Now this polynomial factors completely, and has two roots of multiplicity one.

sage: p.factor()
(x - 15.00000000000000? - 50.91168824543143?*I) * (x - 15.00000000000000? + 50.91168824543143?*I)
sage: p.roots()
[(15.00000000000000? - 50.91168824543143?*I, 1),
(15.00000000000000? + 50.91168824543143?*I, 1)]


sage: roots = p.roots(multiplicities=False); roots
[15.00000000000000? - 50.91168824543143?*I,
15.00000000000000? + 50.91168824543143?*I]


Let us enter by hand the polynomial associated with E3.

sage: q = x^3 - 3267*x + 45630; q
x^3 - 3267*x + 45630
sage: q.parent()
Univariate Polynomial Ring in x over Algebraic Field


[Exercise: try to get hold of this polynomials starting from E3 instead of entering it by hand.]

Now for each root r of p, the corresponding y-value on E3 is sqrt(q(r)).
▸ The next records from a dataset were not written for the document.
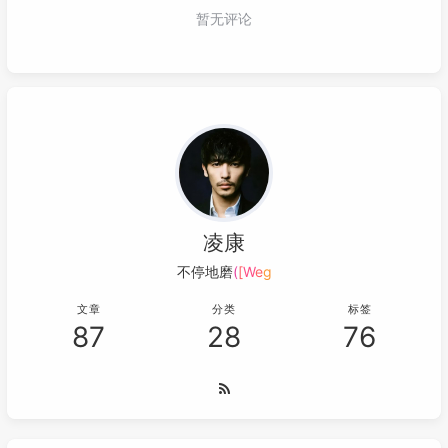
凌康
不停地磨炼
2
G
V
h
M
文章
分类
标签
87
28
76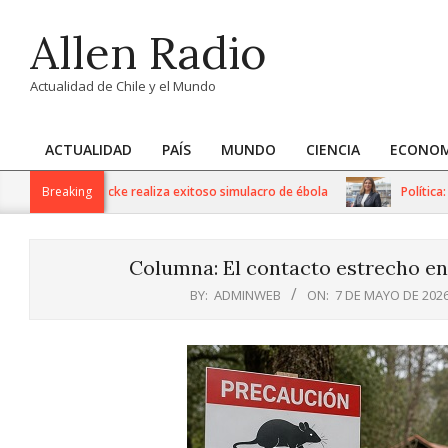
Skip
Allen Radio
to
content
Actualidad de Chile y el Mundo
ACTUALIDAD
PAÍS
MUNDO
CIENCIA
ECONOM
Primary
Navigation
 Dr. Gustavo Fricke realiza exitoso simulacro de ébola
Breaking
Política: Se
Menu
Columna: El contacto estrecho en
BY:
ADMINWEB
ON:
7 DE MAYO DE 202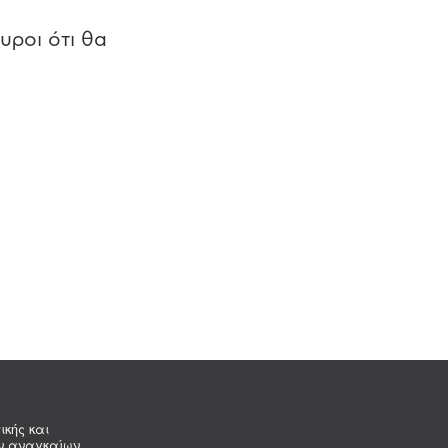
υροι ότι θα
ικής και
ων αναγκαίων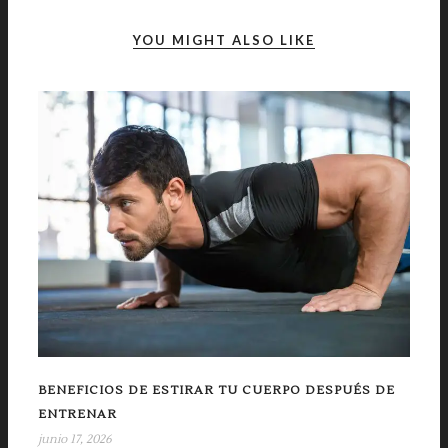
YOU MIGHT ALSO LIKE
BENEFICIOS DE ESTIRAR TU CUERPO DESPUÉS DE
ENTRENAR
junio 17, 2026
sage: for (x, y) in [(r, sqrt(q(r))) for r in roots]:
....:     print 'xr = {} = {}'.format(x, x.radical_expression())
....:     print 'yr = {} = {}\n'.format(y, y.radical_expression())
....:
xr = 15.00000000000000? - 50.91168824543143?*I = -36*I*sqrt(2) + 15
yr = 293.1820459230292? + 450.1063341607327?*I = 27*sqrt(256*I*sqrt(2) - 160)

xr = 15.00000000000000? + 50.91168824543143?*I = 36*I*sqrt(2) + 15
yr = 293.1820459230292? - 450.1063341607327?*I = 27*sqrt(-256*I*sqrt(2) - 160)
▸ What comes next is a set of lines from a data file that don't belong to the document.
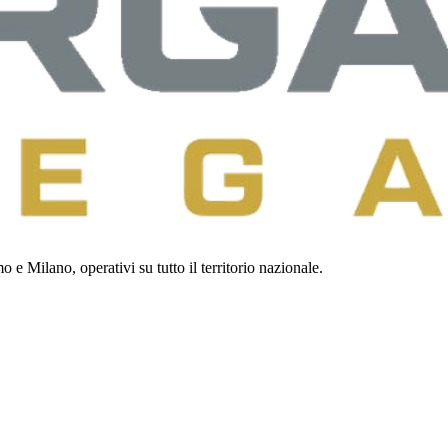
 e Milano, operativi su tutto il territorio nazionale.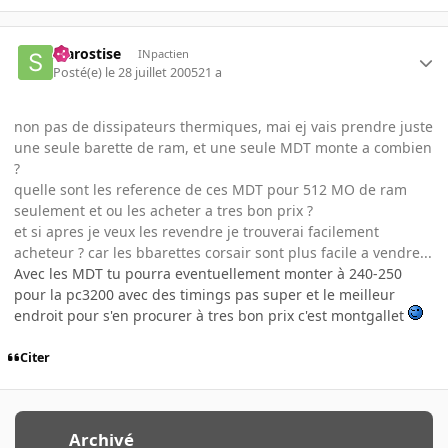
starostise
INpactien
Posté(e)
le 28 juillet 2005
21 a
non pas de dissipateurs thermiques, mai ej vais prendre juste
une seule barette de ram, et une seule MDT monte a combien
?
quelle sont les reference de ces MDT pour 512 MO de ram
seulement et ou les acheter a tres bon prix ?
et si apres je veux les revendre je trouverai facilement
acheteur ? car les bbarettes corsair sont plus facile a vendre...
Avec les MDT tu pourra eventuellement monter à 240-250
pour la pc3200 avec des timings pas super et le meilleur
endroit pour s'en procurer à tres bon prix c'est montgallet
Citer
Archivé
These are algebraic numbers and maybe their minimal polynomial is useful.

sage: for (x, y) in [(r, sqrt(q(r))) for r in roots]:
....:     print 'xr has minpoly {}'.format(x.minpoly())
....:     print 'yr has minpoly {}\n'.format(y.minpoly())
....:
xr has minpoly x^2 - 30*x + 2817
yr has minpoly x^4 + 233280*x ...
more

Thank you so much Sir for your answer. This is perfect way for me to play around with the code to get what I am looking for as it is so detailed. Thank you again!